Here's a bracelet that is bead crocheted with farfalle seed beads in a green metallic. I finished the ends with gold bead caps and then connected the beaded bracelet to a Stewart Abelman art bead. The farfalle seed beads gave the bracelet a very organic look with lots of texture. Because of the bead crochet stitch, you can roll this one onto your wrist.
Another bracelet employed the same technique:
Having done a few bracelets with bead crochet, I turned my attention to peyote stitch. I wondered what would happen if I used the larger farfalle seed beads with some 11/0 Czech seed beads. Using odd-count peyote, I did a section of black farfalle seed beads with crystal AB seed beads, and then switched to pink farfalle seed beads for the next section.
Alternating back and forth between the two colors of farfalle seed beads, I ended up with a bracelet with more texture than if I had used the same size 11/0 seed beads. The smaller 11/0 beads were tucked down into the beadwork, creating channels. The bracelet is a little heftier, but still quite flexible. Looking at the bracelet from the side, the crystal beads all but disappeared, and the colors of the farfalles were more pronounced. I liked the effect. Here is the bracelet, then a closeup of the beadwork from above, and then from the side.
Picture of the bead work from straight above:
Now, in the next picture, which I took from a side angle, the crystal AB seed beads recede into the bead work, leaving the color of the farfalle seed beads more pronounced. It's difficult to show this affect in pictures – you have to see the bead work itself. I would encourage you to give this a try, because the effect is really very nice.
I continued my work with the farfalle seed beads. I had a pin that I needed to finish. I wanted to put UltraSuede on the back, and then hide the edges so that you could not see how the pin was finished. I've used several techniques in the past with seed beads. With the new shape of the farfalle seed beads, I wanted to see the possibilities of finishing the edge differently.
Here's what I did: I knotted my thread on the front of the pin and went through the layers of Lacey's Stiff Stuff and UltraSuede to the back of the pin. Then I brought my needle back to the front of the pin picked up a black farfalle seed bead, a lime-colored Delica, and then went back through the farfalle seed bead with my needle and thread, sewing to the back of the pin and placing the thread in position to sew the next bead.
This made a small picot on top of the farfalle seed bead. I lined up the the farfalle seed bead so that one larger end was on the top of the pin and the other larger end was on the backside. I worked in this manner all around the circumference of the pin.
I did not particularly like the way that the beads looked around the pin. The beats were disorganized. This just didn't seem to go with the design of the pin itself. To straightened the beads, I decided to sew between the lime green Delicas, putting another lime green bead between the beads on the top of the farfalle beads. As I came around the curves on each end of the pin, I put two Delicas between the picot beads if it seemed that there would be a gap if I used only one.
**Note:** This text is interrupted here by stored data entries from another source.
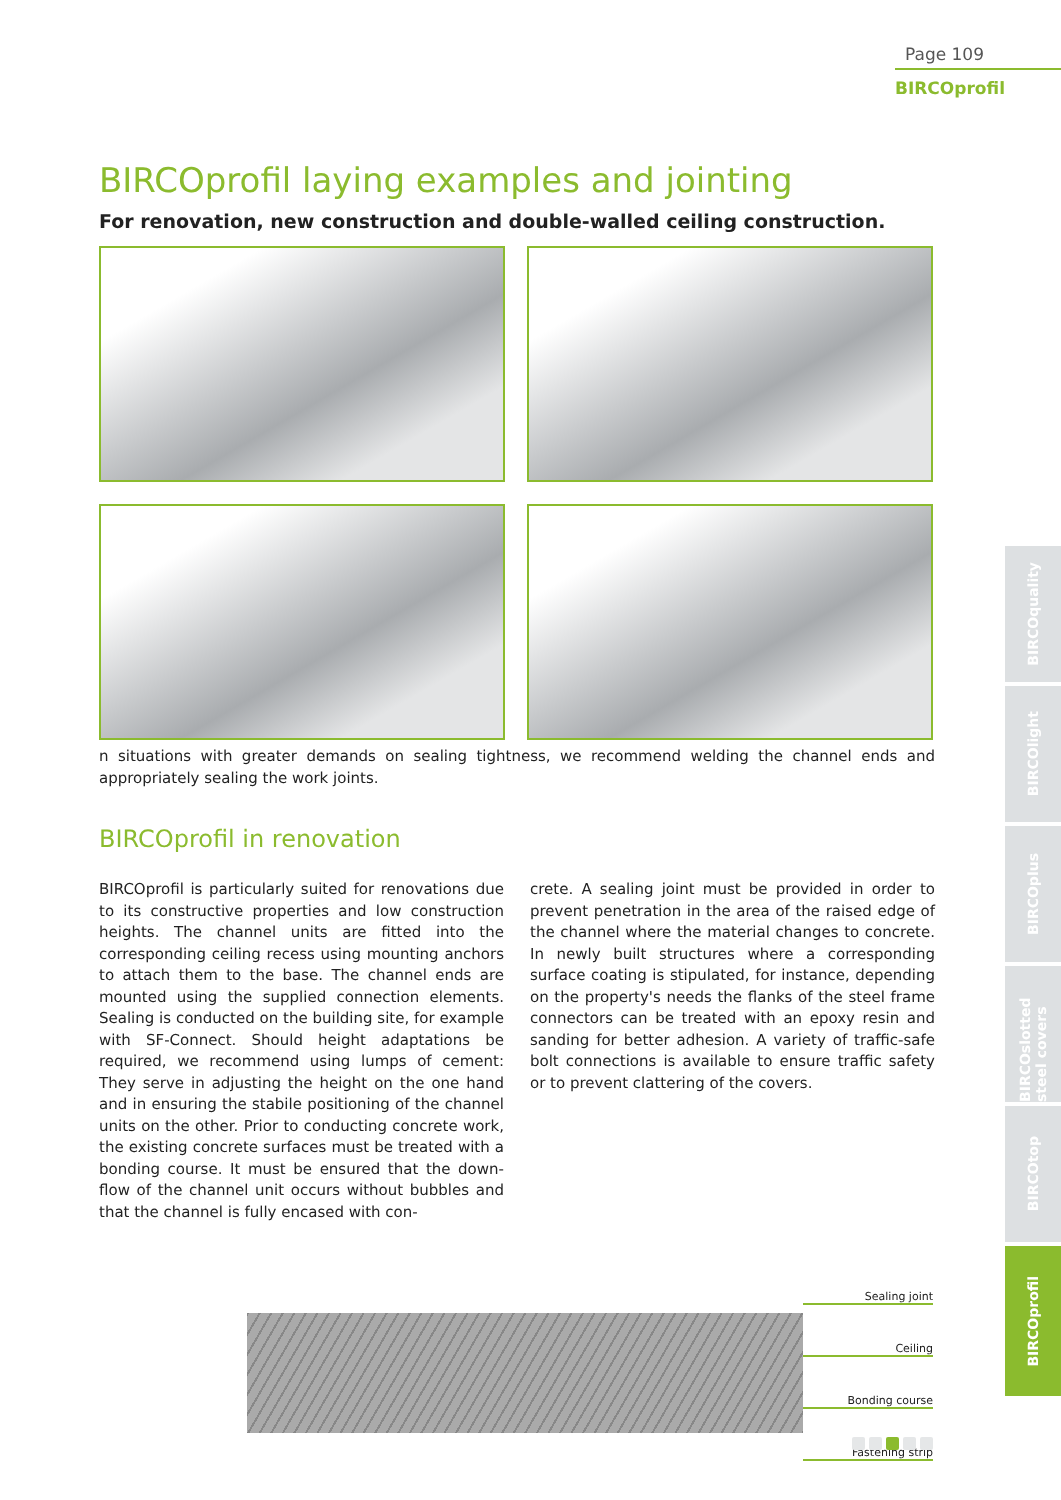Page 109
BIRCOprofil
BIRCOprofil laying examples and jointing
For renovation, new construction and double-walled ceiling construction.
n situations with greater demands on sealing tightness, we recommend welding the channel ends and appropriately sealing the work joints.
BIRCOprofil in renovation
BIRCOprofil is particularly suited for renovations due to its constructive properties and low construction heights. The channel units are fitted into the corresponding ceiling recess using mounting anchors to attach them to the base. The channel ends are mounted using the supplied connection elements. Sealing is conducted on the building site, for example with SF-Connect. Should height adaptations be required, we recommend using lumps of cement: They serve in adjusting the height on the one hand and in ensuring the stabile positioning of the channel units on the other. Prior to conducting concrete work, the existing concrete surfaces must be treated with a bonding course. It must be ensured that the down-flow of the channel unit occurs without bubbles and that the channel is fully encased with con-
crete. A sealing joint must be provided in order to prevent penetration in the area of the raised edge of the channel where the material changes to concrete. In newly built structures where a corresponding surface coating is stipulated, for instance, depending on the property's needs the flanks of the steel frame connectors can be treated with an epoxy resin and sanding for better adhesion. A variety of traffic-safe bolt connections is available to ensure traffic safety or to prevent clattering of the covers.
Sealing joint
Ceiling
Bonding course
Fastening strip
BIRCOquality
BIRCOlight
BIRCOplus
BIRCOslotted steel covers
BIRCOtop
BIRCOprofil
By sewing through this outside edge of Delicas three times, the beads aligned, and I found that the top part of the pin had a very nice finish, as did the back side.The longer farfalle beads worked to my advantage to accomplish this. The pictures below show the pin, front and back.
I am calling this one "The Toucan", as when I look at this piece of dichroic glass, I see a bird. When I took a photograph of the front, I placed one of my lights so that it would give the bird an "eye". The cabochon was a gift from Mona Hair, and was one of her first pieces of dichroic art. I have a brooch converter, and so I can wear this pin as a pendant as well.